12 lutego 2014

Śmiech szaleńca, czyli o Europie Środkowej raz jeszcze

Według Vilikovskiego Środkowoeuropejczyk jest skazany na melancholię, samotność, ciągłe zawieszenie między teraźniejszością i przeszłością oraz prawdą i mitem. Ale też na śmiech, który pozwala w tym wszystkim przetrwać.

 

Pavel Vilikovský jest jednym z najbardziej popularnych i uznanych pisarzy słowackich, docenianym także za granicą. W zróżnicowanym formalnie tomie „Okrutny maszynista” znajdziemy dialog z kliszami, które zdominowały dyskusję o środkowoeuropejskości.
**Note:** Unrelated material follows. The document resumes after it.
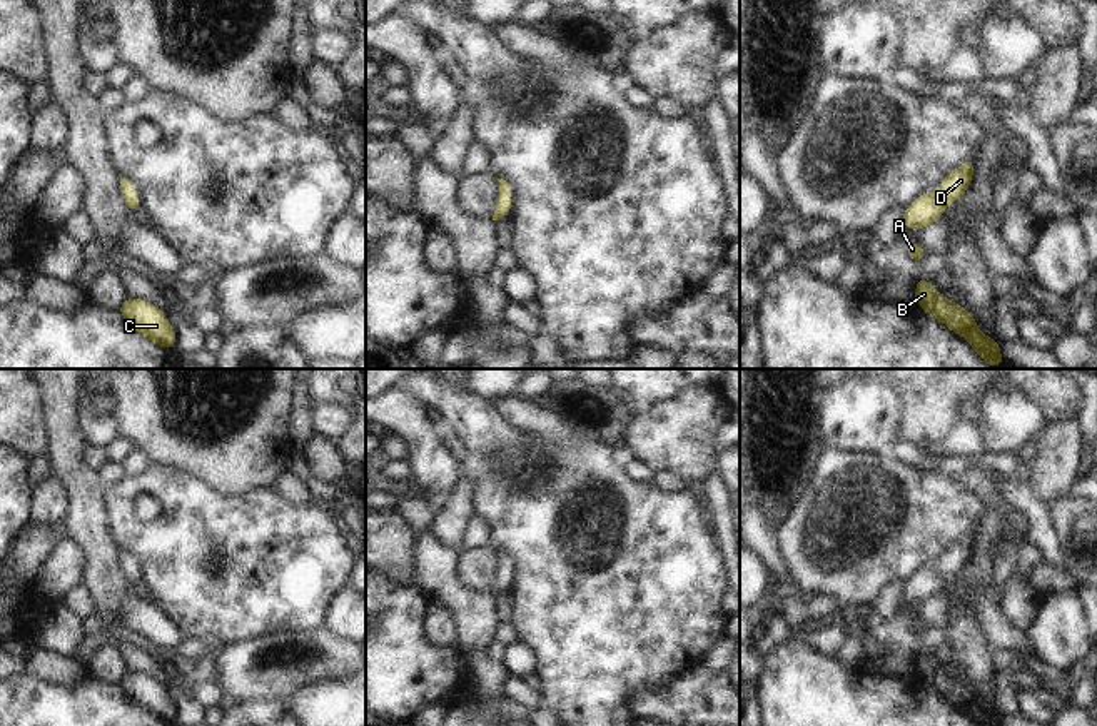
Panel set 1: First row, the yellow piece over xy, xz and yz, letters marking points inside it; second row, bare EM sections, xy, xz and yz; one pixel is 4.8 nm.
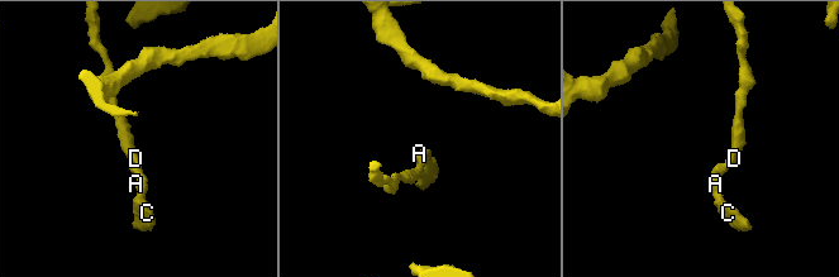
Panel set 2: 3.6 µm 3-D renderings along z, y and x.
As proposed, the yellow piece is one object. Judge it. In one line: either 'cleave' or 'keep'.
keep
Autor drwi z tego intelektualnego konceptu, ale jednocześnie sięga po niego, by przedstawić swoją interpretację tożsamości obywateli regionu. Z jakim efektem? Bardzo dobrym – otrzymujemy bowiem urokliwy, wypełniony ciekawymi pytaniami zbiór tekstów, które łączy samotność bohaterów i czarny humor, pozwalający na dystans nawet wobec trudniejszych rozpoznań.

 

Najdobitniejszym głosem w tej dyskusji jest otwierające tom opowiadanie „Wszystko, co wiem o byciu Środkowoeuropejczykiem”. Punktem wyjścia jest tu przypadkowe spotkanie narratora z Albertem Camusem w trakcie kolejowej podróży. Camus – sam trawiony egzystencjalnym niepokojem – odbiera rzeczywistość Moraw przez pryzmat własnego wyobrażenia o środkowoeuropejskości. Środkowoeuropejskie dla niego jest tam wszystko, a najbardziej już to, co skrzywione, nie do końca zrozumiałe, to, co kryzysowe i ułomne. Narrator określa go mianem kolekcjonera tego, co nieistotne, „historykiem tego, co nie ma historii, okruchów, które niezauważone spadają pod stół dziejów”. W owym braku znaczenia francuski pisarz dostrzega największe znaczenie, nieprzypadkowo więc w anonimową podróż wybiera się w ten właśnie rejon świata. Mimo obustronnej chęci zrozumienia, uczestnicy spotkania pojąć się w pełni jednak nie mogą, a bariera językowa (rozumiana dosłownie) jest jedynie żartobliwym podbiciem barier wiekowych i światopoglądowych. Kwestia ta zresztą – izolacji jednostki i jej ciągłej samotności – jest jednym w głównych ogniw pomiędzy opowiadaniami. Bohaterowie wszystkich tekstów poszukują bowiem wspólnego języka (lub świadomie wybierają rozmówcę, z którym kontakt skazany jest na fiasko, jak np. śledczy zafascynowany historią zmarłej Marii B. lub socrealistyczny Romeo, inżynier Kasanovský), ale na język jednostki u Vilikovskiego składa się zbyt dużo doświadczeń indywidualnych, aby do komunikacji dojść mogło. Autor pokazuje nam, że człowiek skazany jest na samotność, zbudowaną ze swoistego odbioru rzeczywistości, jej osobistych interpretacji i wspomnień po niej.

 

Temat ostatni – wspomnień właśnie – jest zresztą odrębną kategorią, nad którą warto się w kontekście tego tomu pochylić. W onirycznej rzeczywistości mieszają się tu bowiem teraźniejszość i mitologizowana, a nawet wyobrażona przeszłość. Teraźniejszość jest odsuwana przez bohaterów jako niewygodna: unikają jej, osuwając się w zabezpieczone mechanizmami pamięci wspomnienia lub po prostu dokonując takich wyborów, które pozwolą, omijając ewentualne rozczarowanie, marzyć dalej (choćby wspomniany już Kasanovský).

 

Przede wszystkim jednak orężem postaci są ironia i dystans, których chciałoby się od nich nauczyć. Skoro już jako mieszkańcy olanej przez Boga prowincji (bo tak określa nas w opowiadaniu-liście Sígmán Fríjád, znany też jako Zygmunt Freud) nie zaznamy egzystencjalnego spokoju, to warto przynajmniej z tego szaleństwa czasem się pośmiać.